El papel de Silva en esta Real Sociedad es cada vez más diferencial, jugando la mayoría de los minutos a un nivel superlativo

Cuando a mediados de agosto se confirmó la vuelta de Martin Odegaard a la capital, la ilusión que creó la clasificación a Europa se apagó por un momento. Lo que nadie esperaba, absolutamente nadie, era que Olabe y su equipo ficharan un par de días después a uno de los futbolistas más importantes de la historia de la Premier League. David Silva llegaba a Donostia en medio de una ola de éxtasis que se propagó entre la afición txuriurdin, y con razón. Un campeón del mundo volvía a defender los colores de la Real Sociedad. Y hoy, visto lo visto, cómo lo está haciendo.

No fue un arranque fácil para el canario, debido al positivo por COVID y la tardía incorporación al grupo. Las primeras semanas de Silva en tierras vascas fueron expresamente de aclimatación; hacerse a una nueva liga (aunque ya la conozca), una nueva ciudad, nuevos compañeros, un cúmulo de sensaciones que no había experimentado desde hace una década.

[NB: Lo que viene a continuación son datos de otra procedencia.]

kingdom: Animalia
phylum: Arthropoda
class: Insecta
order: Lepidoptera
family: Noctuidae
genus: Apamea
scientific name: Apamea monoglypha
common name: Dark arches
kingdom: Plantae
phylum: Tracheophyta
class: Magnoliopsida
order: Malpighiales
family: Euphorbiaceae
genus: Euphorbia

David Silva ante el Cáidz.

Pero cuando la máquina está bien engrasada y cada pieza está en su sitio, es ahí donde empieza a carburar. Es evidente que técnicamente hablando, David Silva es uno de los futbolistas que está destacando en la Liga Santander. Y es que Imanol Alguacil le ha dado las llaves del equipo, el peso que merece una figura como la del canario, y además un orden táctico que perfecciona aún más su potencial. Cuando el director de orquesta agarra la batuta y comienza a dirigir, es aquí donde la melodía complace. Lo mismo con Silva y el conjunto txuriurdin, ya que inconscientemente, el canario impone su ley. Parecía la guinda del pastel, pero está siendo mucho más.

Rompe líneas constantemente, y además lo hace desde una posición desde la que puede conectar con otros 3-4 jugadores de ataque. Las opciones se multiplican y la Real brilla. Cuando el genio frota la lámpara, el nivel de los que le rodean se dispara y el equipo comienza a alcanzar la velocidad de crucero. Ya sea en transiciones como en el juego posicional. Esta es la razón por la que es tan importante.

El canario en un encuentro de Europa League.

Que un futbolista tenga el poder de elevar el nivel y las aspiraciones de todo un grupo, habla claro de lo que es este jugador. Y de lo que está demostrando en su nuevo hogar. La habilidad hacer disfrutar al aficionado, además de ayudar al equipo. Eso sólo lo poseen los elegidos.